The Columbia Guide to Religion in American History, edited by Paul Harvey and Edward J. Blum was recently featured on the podcast, Books and Culture.
The podcast discusses a variety of the essays but on his blog Religion in American History, Paul Harvey points our attention to some of the great essays in the volume not mentioned. One of the essays is Linford Fisher’s “Colonial Encounters.” Harvey quotes from an interview with Fisher in which he discusses the the connection between religion, consumer goods, and Native practices in colonial New England:
In terms of religion, one of the biggest ways we can trace the effects of this influx of consumer goods is through funerary objects in Native graves. One of the most poignant examples of this comes from a late seventeenth century grave at Mashantucket, Connecticut. In a young teenage girl’s grave, amongst the more traditional funerary items such as a pestle and beads archaeologists in 1990 found a medicine bundle that contained fragments of a Bible page and a bear paw. I wrestle with the meaning of this a bit in the introduction to my book, but it seems to me it is a clear example of how the physical presence of the Bible and the teachings contained in it had become part of funerary practices and—perhaps equally as important—one additional potential means for providing in the afterlife or a deceased relative. But even more broadly, the educational and evangelistic efforts made by the colonists in Native communities meant that in churches and schools Natives were presented with an astonishing array of new material goods, such as all kinds of books and primers, inks and quills, eyeglasses (for reading), benches and tables, and European clothing and foods.

• WHAT TO WORK ON: Reproduce the entire post above about The Columbia Guide to Religion in American History, word for word.

Saved data entries:

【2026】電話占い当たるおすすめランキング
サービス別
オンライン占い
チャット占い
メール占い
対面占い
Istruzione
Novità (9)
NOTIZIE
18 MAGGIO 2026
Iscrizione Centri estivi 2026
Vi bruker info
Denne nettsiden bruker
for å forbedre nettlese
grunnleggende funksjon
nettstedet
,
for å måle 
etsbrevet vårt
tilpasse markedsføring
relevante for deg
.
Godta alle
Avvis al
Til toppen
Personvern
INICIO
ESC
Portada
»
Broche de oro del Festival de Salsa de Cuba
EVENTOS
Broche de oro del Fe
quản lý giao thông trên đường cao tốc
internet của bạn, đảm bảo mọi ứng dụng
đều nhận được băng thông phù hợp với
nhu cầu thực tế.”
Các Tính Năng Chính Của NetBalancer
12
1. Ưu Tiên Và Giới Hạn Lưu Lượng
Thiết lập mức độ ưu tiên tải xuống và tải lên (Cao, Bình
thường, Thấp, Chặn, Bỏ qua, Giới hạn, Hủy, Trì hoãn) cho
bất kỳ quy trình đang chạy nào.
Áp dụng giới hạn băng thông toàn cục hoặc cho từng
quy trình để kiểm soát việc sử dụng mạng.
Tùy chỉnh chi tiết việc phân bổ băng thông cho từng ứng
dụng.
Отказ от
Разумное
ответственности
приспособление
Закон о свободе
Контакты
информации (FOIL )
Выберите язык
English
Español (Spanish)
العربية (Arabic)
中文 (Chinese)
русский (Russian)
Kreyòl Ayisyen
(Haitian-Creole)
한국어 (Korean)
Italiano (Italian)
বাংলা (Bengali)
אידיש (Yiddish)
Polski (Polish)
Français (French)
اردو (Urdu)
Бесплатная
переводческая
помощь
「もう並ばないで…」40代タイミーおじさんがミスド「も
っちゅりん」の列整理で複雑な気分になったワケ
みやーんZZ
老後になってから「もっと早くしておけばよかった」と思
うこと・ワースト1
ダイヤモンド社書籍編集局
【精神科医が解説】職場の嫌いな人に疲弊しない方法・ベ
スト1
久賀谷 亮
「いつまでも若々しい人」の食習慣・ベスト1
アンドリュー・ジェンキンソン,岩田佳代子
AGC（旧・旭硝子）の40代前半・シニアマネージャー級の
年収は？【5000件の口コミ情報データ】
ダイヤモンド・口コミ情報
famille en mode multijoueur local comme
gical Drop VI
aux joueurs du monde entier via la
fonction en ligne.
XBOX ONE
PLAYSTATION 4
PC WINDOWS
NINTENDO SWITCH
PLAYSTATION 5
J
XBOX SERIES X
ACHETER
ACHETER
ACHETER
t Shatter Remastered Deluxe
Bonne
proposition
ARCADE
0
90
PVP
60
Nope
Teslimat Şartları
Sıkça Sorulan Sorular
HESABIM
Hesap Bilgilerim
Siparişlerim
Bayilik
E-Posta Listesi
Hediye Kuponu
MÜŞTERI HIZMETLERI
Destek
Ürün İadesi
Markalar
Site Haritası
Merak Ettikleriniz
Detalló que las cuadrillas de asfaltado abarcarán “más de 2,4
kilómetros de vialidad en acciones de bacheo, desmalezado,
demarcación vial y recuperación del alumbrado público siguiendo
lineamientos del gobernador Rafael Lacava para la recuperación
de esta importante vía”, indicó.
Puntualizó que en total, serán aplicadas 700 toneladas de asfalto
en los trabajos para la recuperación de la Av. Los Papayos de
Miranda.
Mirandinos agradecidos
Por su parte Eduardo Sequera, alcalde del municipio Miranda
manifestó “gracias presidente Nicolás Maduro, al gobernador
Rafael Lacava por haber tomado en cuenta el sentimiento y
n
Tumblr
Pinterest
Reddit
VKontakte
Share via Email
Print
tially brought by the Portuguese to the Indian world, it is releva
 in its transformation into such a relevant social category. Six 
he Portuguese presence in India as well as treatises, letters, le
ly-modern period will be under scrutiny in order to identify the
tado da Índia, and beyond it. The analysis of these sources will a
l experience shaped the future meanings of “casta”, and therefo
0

==

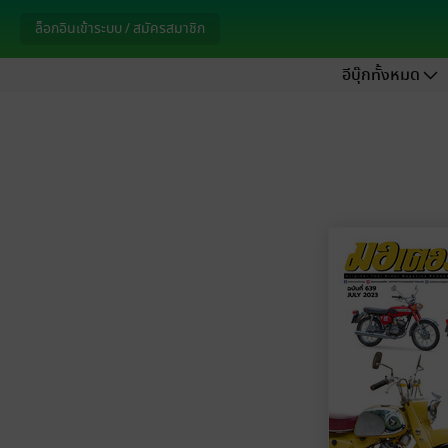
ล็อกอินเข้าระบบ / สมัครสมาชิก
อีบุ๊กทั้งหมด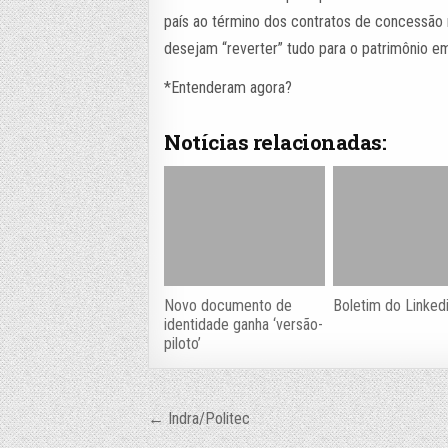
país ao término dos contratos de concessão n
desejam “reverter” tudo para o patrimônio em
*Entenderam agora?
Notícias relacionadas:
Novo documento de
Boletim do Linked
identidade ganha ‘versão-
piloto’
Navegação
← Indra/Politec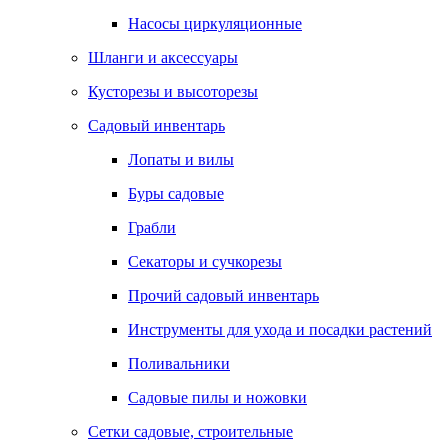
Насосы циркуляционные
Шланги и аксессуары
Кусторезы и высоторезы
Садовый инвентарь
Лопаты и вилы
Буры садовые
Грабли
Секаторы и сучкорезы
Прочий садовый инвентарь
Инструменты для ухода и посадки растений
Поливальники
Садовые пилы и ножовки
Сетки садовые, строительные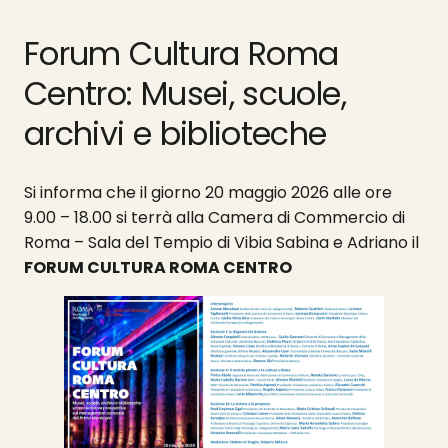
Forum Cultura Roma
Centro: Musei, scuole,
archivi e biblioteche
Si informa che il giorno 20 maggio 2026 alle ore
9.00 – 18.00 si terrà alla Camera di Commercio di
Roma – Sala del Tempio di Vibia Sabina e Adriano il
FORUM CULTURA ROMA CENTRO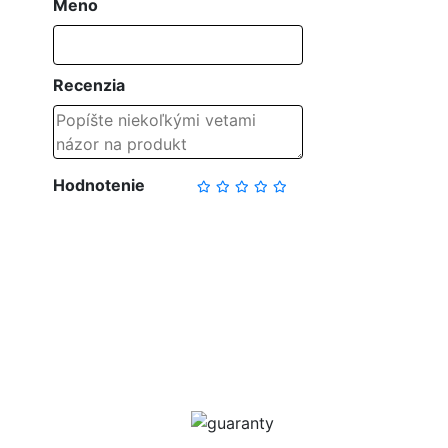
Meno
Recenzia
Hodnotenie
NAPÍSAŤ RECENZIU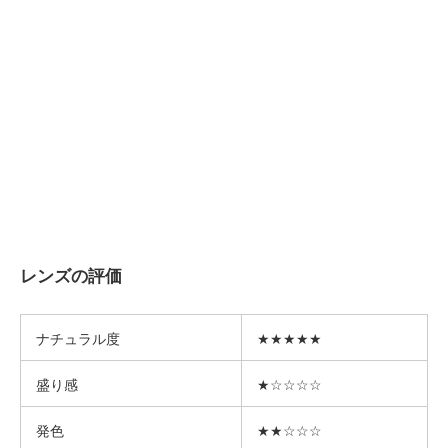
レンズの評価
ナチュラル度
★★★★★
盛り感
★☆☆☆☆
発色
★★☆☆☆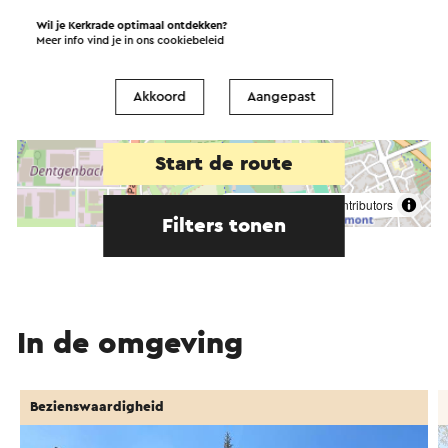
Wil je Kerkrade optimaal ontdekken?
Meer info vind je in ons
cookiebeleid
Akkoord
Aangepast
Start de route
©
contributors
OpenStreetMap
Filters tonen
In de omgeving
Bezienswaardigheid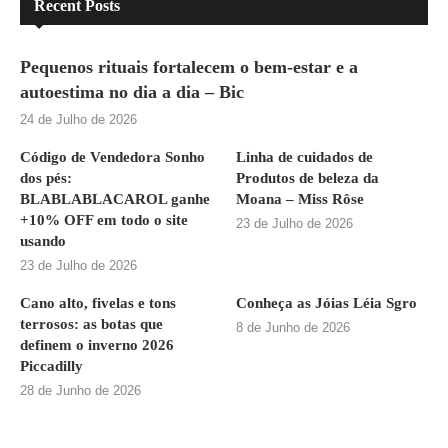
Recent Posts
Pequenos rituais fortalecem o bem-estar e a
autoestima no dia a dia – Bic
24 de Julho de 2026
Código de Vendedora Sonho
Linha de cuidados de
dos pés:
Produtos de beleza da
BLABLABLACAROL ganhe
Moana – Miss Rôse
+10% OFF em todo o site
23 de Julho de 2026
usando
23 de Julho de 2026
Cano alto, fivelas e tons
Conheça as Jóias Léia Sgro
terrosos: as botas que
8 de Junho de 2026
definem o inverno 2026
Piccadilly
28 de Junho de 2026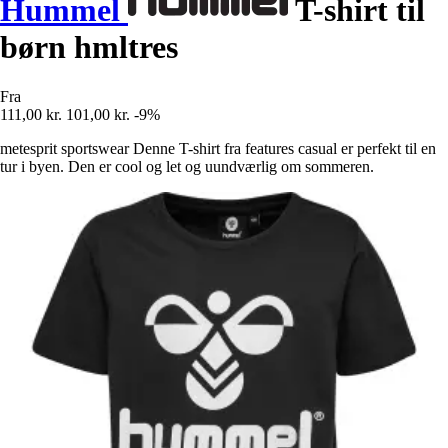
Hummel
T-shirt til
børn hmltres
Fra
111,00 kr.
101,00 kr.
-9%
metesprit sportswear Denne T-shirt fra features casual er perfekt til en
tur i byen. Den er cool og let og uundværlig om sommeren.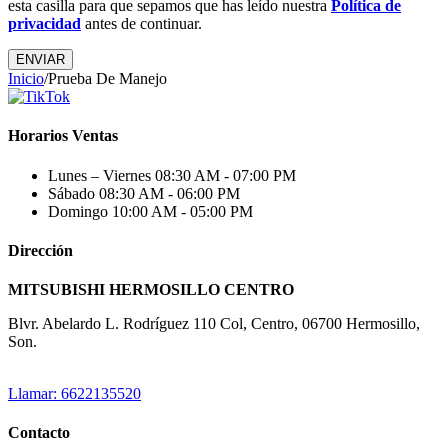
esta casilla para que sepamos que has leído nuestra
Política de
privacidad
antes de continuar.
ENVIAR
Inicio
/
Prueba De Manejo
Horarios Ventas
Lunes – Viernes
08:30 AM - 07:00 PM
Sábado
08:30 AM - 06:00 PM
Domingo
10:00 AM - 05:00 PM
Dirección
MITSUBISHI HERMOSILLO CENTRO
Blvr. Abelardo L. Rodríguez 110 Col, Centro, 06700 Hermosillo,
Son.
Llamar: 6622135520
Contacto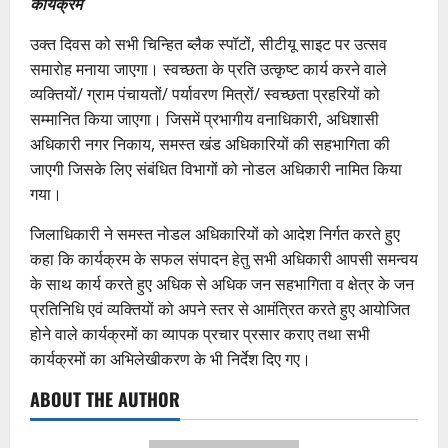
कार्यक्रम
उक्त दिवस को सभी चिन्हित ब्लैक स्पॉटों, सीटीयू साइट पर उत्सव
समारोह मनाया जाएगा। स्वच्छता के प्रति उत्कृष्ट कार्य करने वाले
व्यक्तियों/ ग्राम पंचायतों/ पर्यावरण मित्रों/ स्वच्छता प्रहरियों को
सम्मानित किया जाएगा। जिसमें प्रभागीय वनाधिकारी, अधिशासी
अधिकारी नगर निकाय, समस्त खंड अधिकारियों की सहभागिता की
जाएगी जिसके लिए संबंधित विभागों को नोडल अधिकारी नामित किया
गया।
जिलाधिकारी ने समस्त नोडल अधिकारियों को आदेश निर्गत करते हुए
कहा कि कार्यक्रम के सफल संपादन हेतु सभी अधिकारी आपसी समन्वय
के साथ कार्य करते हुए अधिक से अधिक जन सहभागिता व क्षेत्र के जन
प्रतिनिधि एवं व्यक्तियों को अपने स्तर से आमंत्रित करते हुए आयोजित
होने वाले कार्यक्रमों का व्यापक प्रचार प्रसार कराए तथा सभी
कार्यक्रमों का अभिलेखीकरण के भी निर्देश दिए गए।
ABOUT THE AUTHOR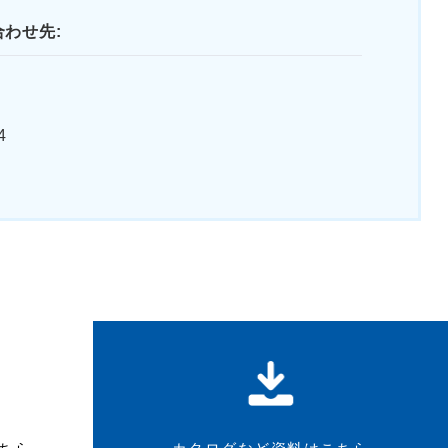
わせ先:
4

• ANSWER:
The Columbia Guide to Religion in American History, edited by Paul Harvey and Edward J. Blum was recently featured on the podcast, Books and Culture.
The podcast discusses a variety of the essays but on his blog Religion in American History, Paul Harvey points our attention to some of the great essays in the volume not mentioned. One of the essays is Linford Fisher’s “Colonial Encounters.” Harvey quotes from an interview with Fisher in which he discusses the the connection between religion, consumer goods, and Native practices in colonial New England:
In terms of religion, one of the biggest ways we can trace the effects of this influx of consumer goods is through funerary objects in Native graves. One of the most poignant examples of this comes from a late seventeenth century grave at Mashantucket, Connecticut. In a young teenage girl’s grave, amongst the more traditional funerary items such as a pestle and beads archaeologists in 1990 found a medicine bundle that contained fragments of a Bible page and a bear paw. I wrestle with the meaning of this a bit in the introduction to my book, but it seems to me it is a clear example of how the physical presence of the Bible and the teachings contained in it had become part of funerary practices and—perhaps equally as important—one additional potential means for providing in the afterlife or a deceased relative. But even more broadly, the educational and evangelistic efforts made by the colonists in Native communities meant that in churches and schools Natives were presented with an astonishing array of new material goods, such as all kinds of books and primers, inks and quills, eyeglasses (for reading), benches and tables, and European clothing and foods.